J Am Acad Dermatol. 2015).
A2B395 is an allogeneic, logic-gated, EGFR-targeted Tmod CAR T therapy designed to address these limitations and provide a convenient and consistent off-the-shelf option. This therapy incorporates 2 CARs: an activator targeting EGFR, and a blocker targeting HLA-A*02. The activator recognizes EGFR on both tumor and normal cells, while the blocker inhibits CAR T activity against normal cells with preserved HLA expression and decreases the risk for graft-versus-host disease (Hamburger, et al.
Mol Immunol. 2020). To address potential host-vs-graft response, an shRNA expression module targeting B2M is included in the Tmod construct, which significantly reduces major histocompatibility complex class I levels and subsequent host immune response (DiAndreth, et al.

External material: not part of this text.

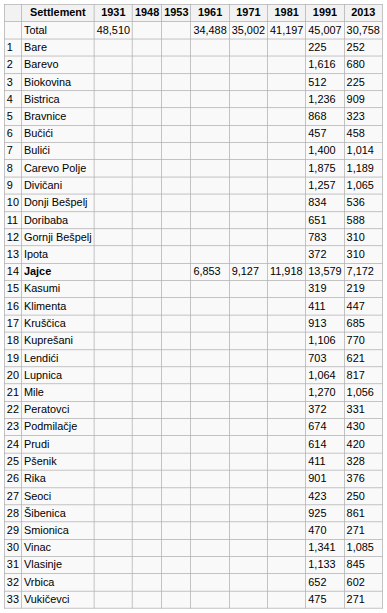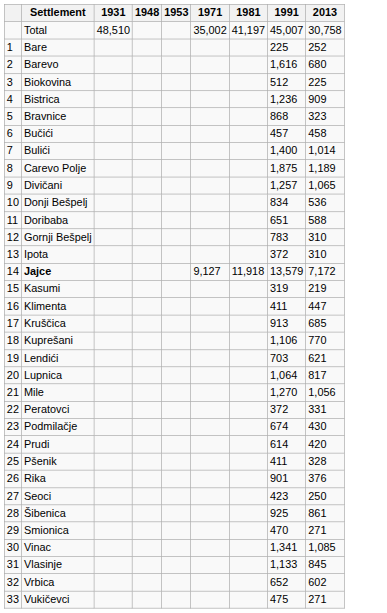- column: 1961 | 34,488 | 6,853
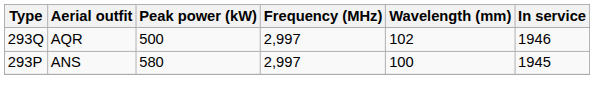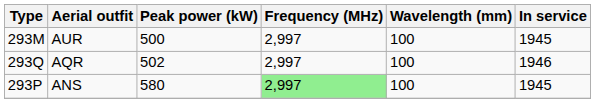+ row: 293M | AUR | 500 | 2,997 | 100 | 1945
AQR | Peak power (kW): 500 -> 502
AQR | Wavelength (mm): 102 -> 100
ANS | Frequency (MHz): no background -> lightgreen background
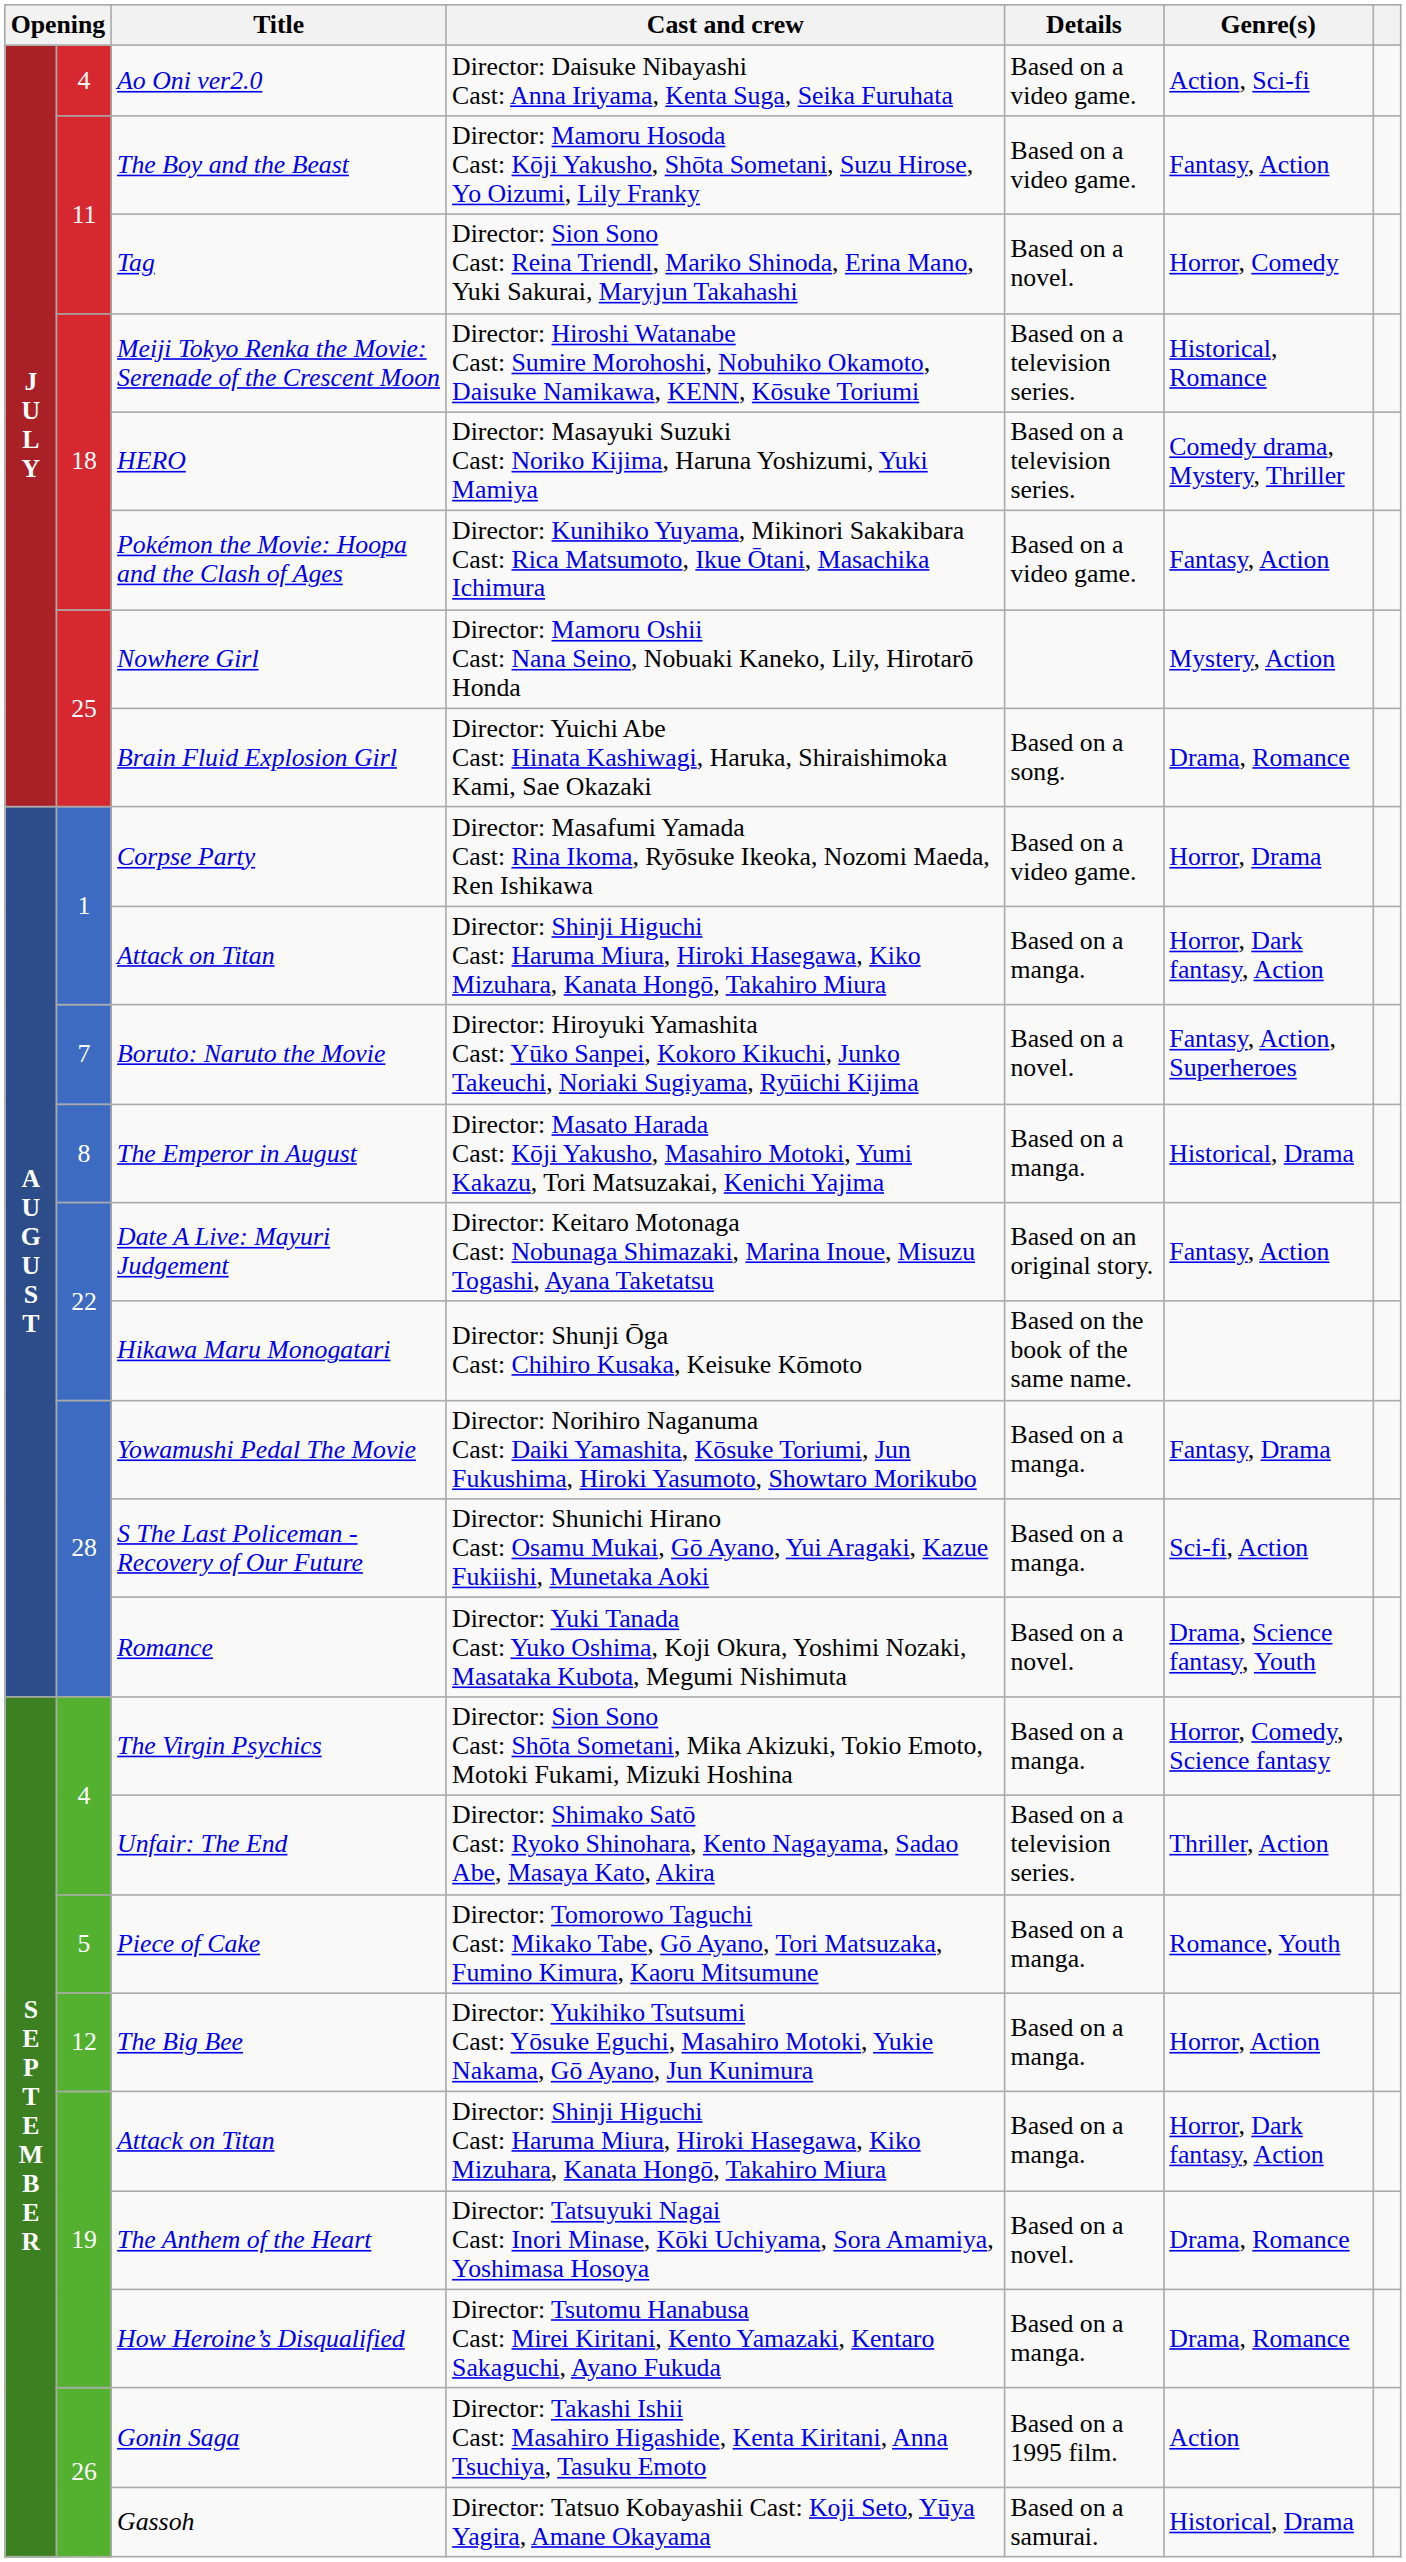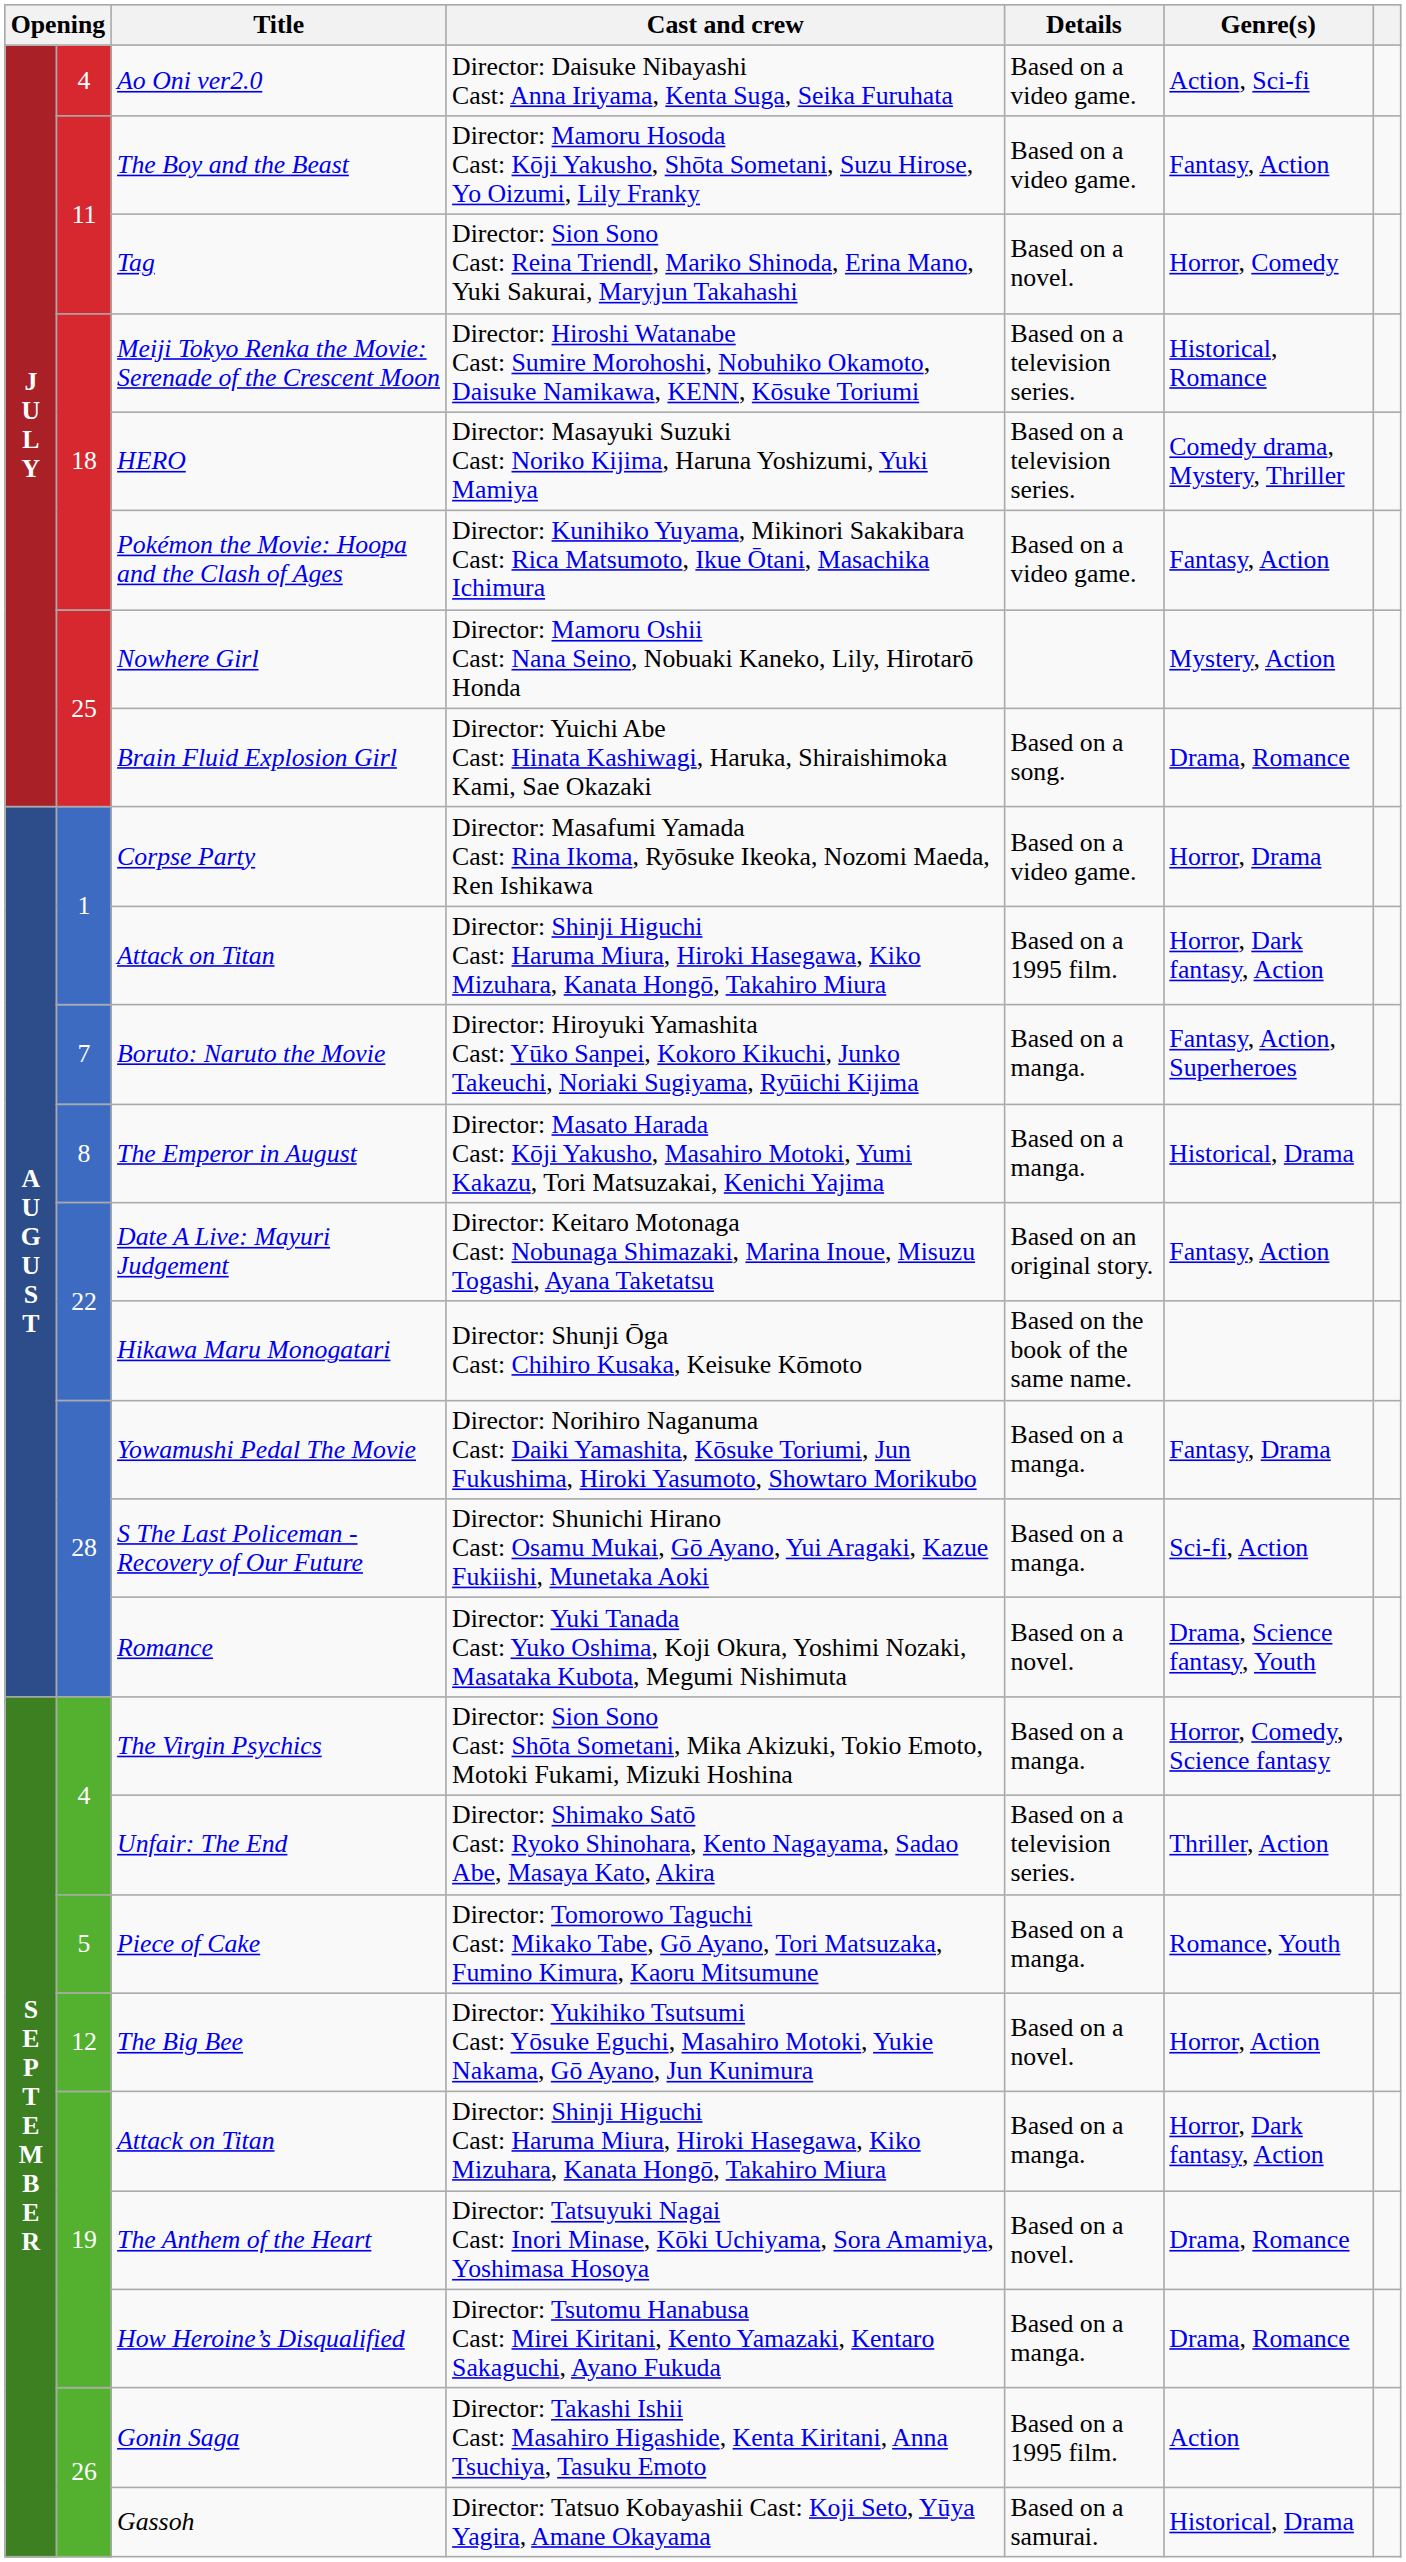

Clin Immunol. 2022). Importantly, the Tmod system is modular and adaptable to multiple targets. Initial data on autologous Tmod CAR T therapy suggest reduced off-tumor toxicity and encouraging clinical efficacy (Grierson, et al. SITC 2024. Abstract 588). A2B395 represents a novel approach for EGFR-expressing solid tumors with HLA-A*02 LOH.
Methods: DENALI-1 (NCT06682793) is a phase 1/2, open-label, nonrandomized study evaluating the safety and efficacy of A2B395 in adults. Patients are enrolled through BASECAMP-1 (NCT04981119), a master prescreening study that identifies patients with HLA LOH at any time in the course of their disease via next-generation sequencing (Tempus AI, Inc.). Key inclusion criteria include histologically confirmed recurrent unresectable, locally advanced, or metastatic cancers associated with EGFR expression, including colorectal, non-small cell lung, squamous cell head and neck, triple negative breast, and renal cell cancers. Patients must have received ≥1 line of prior therapy, such as a checkpoint inhibitor, molecular targeted therapy, or chemotherapy. The primary objective of phase 1 is to evaluate safety, tolerability, and the recommended phase 2 dose (RP2D) using a Bayesian optimal interval design for dose escalation. The dose-expansion phase will confirm RP2D and collect biomarker data. Phase 2 will assess overall response rate per RECIST v1.1.